Blaster infected hundreds of thousands of computer systems in
August, causing problems to cash machines and train and air- travel
systems. It prompted the Federal Reserve Bank of Atlanta to shut down
its computer system and caused a network overload at Sweden's
TeliaSonera AB, the largest Nordic phone company.
Sasser scans the Internet for vulnerable computers and systems.
Infections can grow exponentially, because each infected system can
potentially be used to search for other vulnerable systems, said Joe
Hartmann, a virus researcher and analyst for Trend Micro Inc., in an
Hackers use viruses to see what's stored on computers or to use
the machines to send junk e-mails.
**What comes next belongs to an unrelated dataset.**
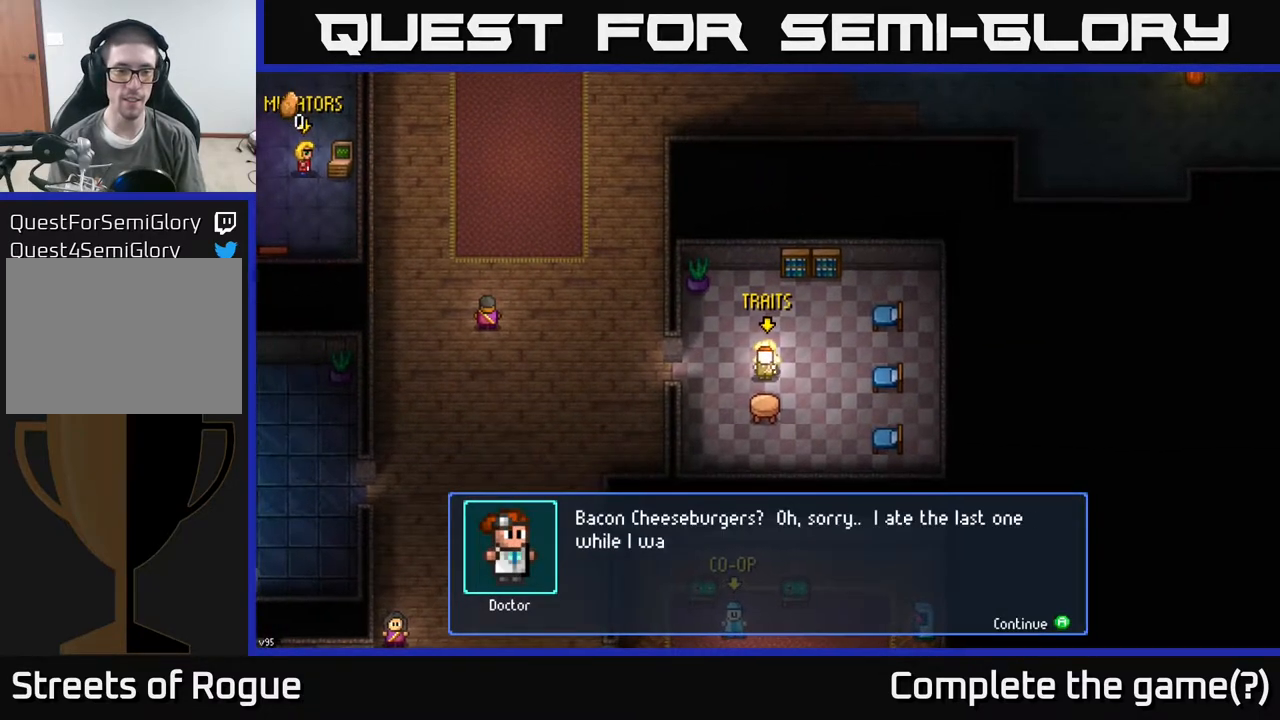
{"buttons": [], "left_stick": "center", "right_stick": "center", "events": []}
Microsoft offered $5 million in
rewards in November to help catch hackers, after attacks by worms
including Sobig and Blaster affected business and home computers
worldwide last year.
Network Associates Inc., which makes McAfee anti-virus software,
said the Sasser worm hasn't spread as much as other computer infections
such as Sobig.
"It has an increasing prevalence, but it's not as severe yet,"
said Lim Ai Ling, a Network Associates market manager based in
Singapore. "We haven't quite felt the impact."
She didn't say how many customers have been infected. Network Associates rates the worm "medium risk," Lim said.
Other anti-virus companies include Symantec Corp. and Norman ASA.